Critics assert that the IFC’s new revised standards will lead to more not fewer cases of social and environmental abuse. On 6 March the International Finance Corporation (IFC), the private sector arm of the World Bank, made public its new policy and performance standards on social and environmental sustainability, and disclosure policy (see Updates45,46). Despite a number of changes made in the last round of revisions in response to comments from a variety of stakeholders, the new system is based on discretion and flexibility, rather than increased transparency, accountability and oversight.
The IFC replaces the current ten safeguard policies of the World Bank Group with the following eight IFC-specific ‘performance standards’:
- Social and environmental assessment and management system
- Labour and working conditions
- Pollution prevention and abatement
- Community health and safety
- Land acquisition and involuntary resettlement
- Conservation of biodiversity and sustainable natural resource management
- Indigenous peoples
- Cultural heritage
A coalition of international NGOs who campaigned throughout the consultation period to push the IFC to adopt strong, binding safeguards assert that “despite the IFC’s poverty reduction and development mandate and its self-proclaimed role as a standard setter for private financial investment, the new revisions leave the institution behind other lenders on critical issues of sustainable development.” In general, there is an over-reliance on client-generated information, and insufficient requirements for effective and independent project supervision and verification. The standards also make weak statements on minimum binding standards, in particular on human rights and the environment and employ unenforceable language in relation to what is required from the IFC and its client.

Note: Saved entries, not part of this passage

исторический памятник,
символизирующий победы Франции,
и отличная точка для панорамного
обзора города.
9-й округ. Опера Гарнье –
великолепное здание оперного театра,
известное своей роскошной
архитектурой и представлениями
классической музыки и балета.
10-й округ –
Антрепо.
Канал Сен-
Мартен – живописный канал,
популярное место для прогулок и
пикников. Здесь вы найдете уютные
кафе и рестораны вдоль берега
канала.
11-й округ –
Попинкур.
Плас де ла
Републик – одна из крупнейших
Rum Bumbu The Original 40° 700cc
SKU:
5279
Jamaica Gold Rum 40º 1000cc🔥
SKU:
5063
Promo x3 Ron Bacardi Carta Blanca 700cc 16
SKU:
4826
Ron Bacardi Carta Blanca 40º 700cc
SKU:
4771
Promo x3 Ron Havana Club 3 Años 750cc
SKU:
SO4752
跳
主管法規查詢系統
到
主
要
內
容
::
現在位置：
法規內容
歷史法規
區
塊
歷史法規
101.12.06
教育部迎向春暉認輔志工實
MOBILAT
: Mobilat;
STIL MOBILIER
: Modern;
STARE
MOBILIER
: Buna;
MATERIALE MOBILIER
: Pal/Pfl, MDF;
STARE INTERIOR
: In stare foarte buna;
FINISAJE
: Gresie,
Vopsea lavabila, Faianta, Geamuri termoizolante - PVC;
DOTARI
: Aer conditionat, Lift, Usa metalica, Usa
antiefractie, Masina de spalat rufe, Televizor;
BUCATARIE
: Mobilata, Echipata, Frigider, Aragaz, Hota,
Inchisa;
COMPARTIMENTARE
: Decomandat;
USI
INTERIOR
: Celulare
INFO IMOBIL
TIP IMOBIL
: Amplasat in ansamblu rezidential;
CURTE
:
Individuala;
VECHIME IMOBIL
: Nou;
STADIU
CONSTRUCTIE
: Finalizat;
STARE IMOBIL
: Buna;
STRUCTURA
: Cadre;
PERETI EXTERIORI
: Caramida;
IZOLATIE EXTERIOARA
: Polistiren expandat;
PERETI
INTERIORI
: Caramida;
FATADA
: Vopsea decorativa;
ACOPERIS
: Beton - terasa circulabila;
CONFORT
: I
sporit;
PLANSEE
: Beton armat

the IFC exposes affected communities, its clients and itself to avoidable risks
Comprehensive analysis on each performance standard submitted to the IFC by civil society was often ignored or only partially incorporated. Specific concerns include:
Human rights: The limited references to human rights in the documents are vague and circular, and address the issue from the purely voluntary approach of corporate social responsibility. Amnesty International has expressed concern that the current drafts: do not sufficiently reflect IFC member-states’ human rights obligations under international human rights law; fail to explicitly refer to the core of relevant international human rights law and standards; and do not accurately reflect the evolving international consensus regarding the accountability of companies to international human rights norms.
Financial intermediaries: The IFC has yet to adequately clarify how the revised performance standards will apply to funding channeled through financial intermediaries, which is estimated to constitute approximately 30 to 50 per cent of the IFC’s portfolio.
Indigenous peoples: The IFC’s proposed policy on indigenous peoples does not match that of the World Bank’s. For example in the latter, ‘broad community support’ must be obtained for any project affecting indigenous peoples’ traditional lands, territories and resources, whilst the IFC only requires broad community support for “large projects with significant impacts”. In addition, there are no provisions to ensure that the IFC will not be complicit in the piracy of indigenous peoples’ resources, the destruction of their cultures and the violation of their human rights.
Extractive industries and climate change: The IFC’s policy and performance standards have failed to respond to several key points raised in the World Bank’s management response to the Extractive Industries Review including requiring independent monitoring for large projects and recognising the principle that there are ‘no-go zones’ in the world for extractive industries. Moreover, in direct contrast to the Bank’s supposed leadership role in tackling climate change, the IFC intends to increase lending for fossil fuel projects. A recent report from Friends of the Earth points out that the IFC is not included in the Bank’s commitment to increase its renewable energy financing by 20 per cent each year for the next five years (see Update48).
Criticisms from without and within
Civil society are not alone in expressing concern over the new policies. During the consultation process, representatives of a number of Equator Principles banks, export credit agencies and regional development banks questioned certain aspects of the proposed IFC policies. For instance, with respect to ‘no-go zones’ some major commercial lenders, including JP Morgan Chase and ABN AMRO, as well as the mining industry association International Council on Mining and Metals, consider UNESCO world heritage sites out of bounds for investment. The IFC, however, refuses to recognise any area as a no-go zone, “identifying instead circumstances in which it could support projects in critical natural habitats.”
The IFC’s own internal audit body, the Compliance Advisor Ombudsman (CAO) also raised questions on transparency and accountability, environmental and social impact assessments, and the inadequacy of public consultation and disclosures. During the revision it noted that “there is also a widely perceived shift in emphasis from [IFC’s] previous safeguard policies which are seen to protect the rights of affected communities, to identifying and managing the risks of private-sector clients”. In comments submitted to the board in February, it stated: “we consider that the IFC exposes affected communities, its clients and itself to avoidable risks” as a result of weaknesses in relation to: development impact reporting, risk assessment, and the incorporation of World Bank commitments on the Extractive Industries Review. Other concerns included: the lack of a definition of ‘broad community support’ and ‘free, prior and informed consultation’; security and human rights; and weakening of biodiversity provisions.